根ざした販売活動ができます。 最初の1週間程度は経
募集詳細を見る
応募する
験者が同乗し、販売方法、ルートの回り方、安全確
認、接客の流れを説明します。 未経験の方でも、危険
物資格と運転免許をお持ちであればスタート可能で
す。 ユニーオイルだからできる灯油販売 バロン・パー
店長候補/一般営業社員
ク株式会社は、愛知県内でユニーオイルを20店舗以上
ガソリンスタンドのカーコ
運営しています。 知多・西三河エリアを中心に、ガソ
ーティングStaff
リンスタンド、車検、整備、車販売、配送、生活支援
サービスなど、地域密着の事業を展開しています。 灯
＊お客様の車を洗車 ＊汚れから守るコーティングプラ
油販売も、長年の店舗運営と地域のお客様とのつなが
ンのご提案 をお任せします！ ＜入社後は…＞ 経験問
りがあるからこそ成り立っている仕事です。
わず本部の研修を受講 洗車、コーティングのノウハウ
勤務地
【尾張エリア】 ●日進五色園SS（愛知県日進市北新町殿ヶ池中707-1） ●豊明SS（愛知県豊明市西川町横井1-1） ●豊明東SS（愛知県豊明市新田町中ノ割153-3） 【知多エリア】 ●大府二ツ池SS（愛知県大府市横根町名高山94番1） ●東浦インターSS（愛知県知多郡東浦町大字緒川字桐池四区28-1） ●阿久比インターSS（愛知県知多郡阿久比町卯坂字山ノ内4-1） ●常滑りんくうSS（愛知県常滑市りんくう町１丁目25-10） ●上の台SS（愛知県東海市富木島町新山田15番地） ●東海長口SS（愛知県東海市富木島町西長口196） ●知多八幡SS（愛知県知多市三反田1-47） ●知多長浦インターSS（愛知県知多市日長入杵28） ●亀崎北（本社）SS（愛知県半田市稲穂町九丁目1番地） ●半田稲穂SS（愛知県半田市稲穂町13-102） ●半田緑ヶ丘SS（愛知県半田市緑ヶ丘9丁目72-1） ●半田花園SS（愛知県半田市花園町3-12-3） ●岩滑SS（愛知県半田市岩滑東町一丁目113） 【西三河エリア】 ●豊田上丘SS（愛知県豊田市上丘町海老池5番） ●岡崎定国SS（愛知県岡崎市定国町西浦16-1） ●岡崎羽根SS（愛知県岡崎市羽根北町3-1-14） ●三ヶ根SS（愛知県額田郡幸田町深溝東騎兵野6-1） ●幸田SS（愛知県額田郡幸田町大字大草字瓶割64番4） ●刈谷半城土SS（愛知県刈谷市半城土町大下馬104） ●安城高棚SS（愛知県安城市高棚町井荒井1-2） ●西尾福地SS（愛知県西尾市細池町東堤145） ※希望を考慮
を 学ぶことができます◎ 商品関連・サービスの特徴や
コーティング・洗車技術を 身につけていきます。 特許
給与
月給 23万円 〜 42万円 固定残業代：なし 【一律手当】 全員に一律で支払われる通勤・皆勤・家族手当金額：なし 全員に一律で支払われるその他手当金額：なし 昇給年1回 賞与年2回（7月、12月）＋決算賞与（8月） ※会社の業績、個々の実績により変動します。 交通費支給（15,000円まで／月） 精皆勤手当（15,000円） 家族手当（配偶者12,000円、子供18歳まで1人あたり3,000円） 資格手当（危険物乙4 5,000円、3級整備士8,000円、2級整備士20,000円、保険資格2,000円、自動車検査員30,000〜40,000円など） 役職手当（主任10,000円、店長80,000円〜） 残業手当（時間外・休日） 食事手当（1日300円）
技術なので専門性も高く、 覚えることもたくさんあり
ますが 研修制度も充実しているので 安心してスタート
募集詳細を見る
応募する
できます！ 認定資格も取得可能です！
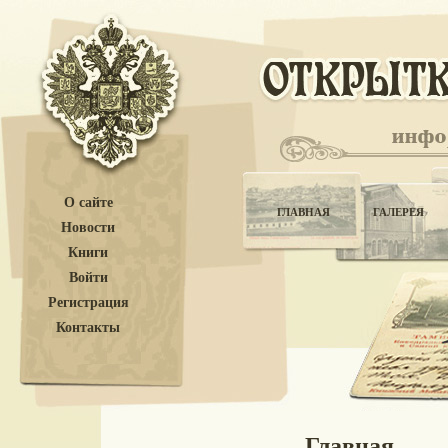
О сайте
ГЛАВНАЯ
ГАЛЕРЕЯ
Новости
Книги
Войти
Регистрация
Контакты
Главная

# Your task:
A word-for-word copy of the data above is needed, one that omits the pictures.

# Result:
根ざした販売活動ができます。 最初の1週間程度は経
募集詳細を見る
応募する
験者が同乗し、販売方法、ルートの回り方、安全確
認、接客の流れを説明します。 未経験の方でも、危険
物資格と運転免許をお持ちであればスタート可能で
す。 ユニーオイルだからできる灯油販売 バロン・パー
店長候補/一般営業社員
ク株式会社は、愛知県内でユニーオイルを20店舗以上
ガソリンスタンドのカーコ
運営しています。 知多・西三河エリアを中心に、ガソ
ーティングStaff
リンスタンド、車検、整備、車販売、配送、生活支援
サービスなど、地域密着の事業を展開しています。 灯
＊お客様の車を洗車 ＊汚れから守るコーティングプラ
油販売も、長年の店舗運営と地域のお客様とのつなが
ンのご提案 をお任せします！ ＜入社後は…＞ 経験問
りがあるからこそ成り立っている仕事です。
わず本部の研修を受講 洗車、コーティングのノウハウ
勤務地
【尾張エリア】 ●日進五色園SS（愛知県日進市北新町殿ヶ池中707-1） ●豊明SS（愛知県豊明市西川町横井1-1） ●豊明東SS（愛知県豊明市新田町中ノ割153-3） 【知多エリア】 ●大府二ツ池SS（愛知県大府市横根町名高山94番1） ●東浦インターSS（愛知県知多郡東浦町大字緒川字桐池四区28-1） ●阿久比インターSS（愛知県知多郡阿久比町卯坂字山ノ内4-1） ●常滑りんくうSS（愛知県常滑市りんくう町１丁目25-10） ●上の台SS（愛知県東海市富木島町新山田15番地） ●東海長口SS（愛知県東海市富木島町西長口196） ●知多八幡SS（愛知県知多市三反田1-47） ●知多長浦インターSS（愛知県知多市日長入杵28） ●亀崎北（本社）SS（愛知県半田市稲穂町九丁目1番地） ●半田稲穂SS（愛知県半田市稲穂町13-102） ●半田緑ヶ丘SS（愛知県半田市緑ヶ丘9丁目72-1） ●半田花園SS（愛知県半田市花園町3-12-3） ●岩滑SS（愛知県半田市岩滑東町一丁目113） 【西三河エリア】 ●豊田上丘SS（愛知県豊田市上丘町海老池5番） ●岡崎定国SS（愛知県岡崎市定国町西浦16-1） ●岡崎羽根SS（愛知県岡崎市羽根北町3-1-14） ●三ヶ根SS（愛知県額田郡幸田町深溝東騎兵野6-1） ●幸田SS（愛知県額田郡幸田町大字大草字瓶割64番4） ●刈谷半城土SS（愛知県刈谷市半城土町大下馬104） ●安城高棚SS（愛知県安城市高棚町井荒井1-2） ●西尾福地SS（愛知県西尾市細池町東堤145） ※希望を考慮
を 学ぶことができます◎ 商品関連・サービスの特徴や
コーティング・洗車技術を 身につけていきます。 特許
給与
月給 23万円 〜 42万円 固定残業代：なし 【一律手当】 全員に一律で支払われる通勤・皆勤・家族手当金額：なし 全員に一律で支払われるその他手当金額：なし 昇給年1回 賞与年2回（7月、12月）＋決算賞与（8月） ※会社の業績、個々の実績により変動します。 交通費支給（15,000円まで／月） 精皆勤手当（15,000円） 家族手当（配偶者12,000円、子供18歳まで1人あたり3,000円） 資格手当（危険物乙4 5,000円、3級整備士8,000円、2級整備士20,000円、保険資格2,000円、自動車検査員30,000〜40,000円など） 役職手当（主任10,000円、店長80,000円〜） 残業手当（時間外・休日） 食事手当（1日300円）
技術なので専門性も高く、 覚えることもたくさんあり
ますが 研修制度も充実しているので 安心してスタート
募集詳細を見る
応募する
できます！ 認定資格も取得可能です！
О сайте
ГЛАВНАЯ
ГАЛЕРЕЯ
Новости
Книги
Войти
Регистрация
Контакты
Главная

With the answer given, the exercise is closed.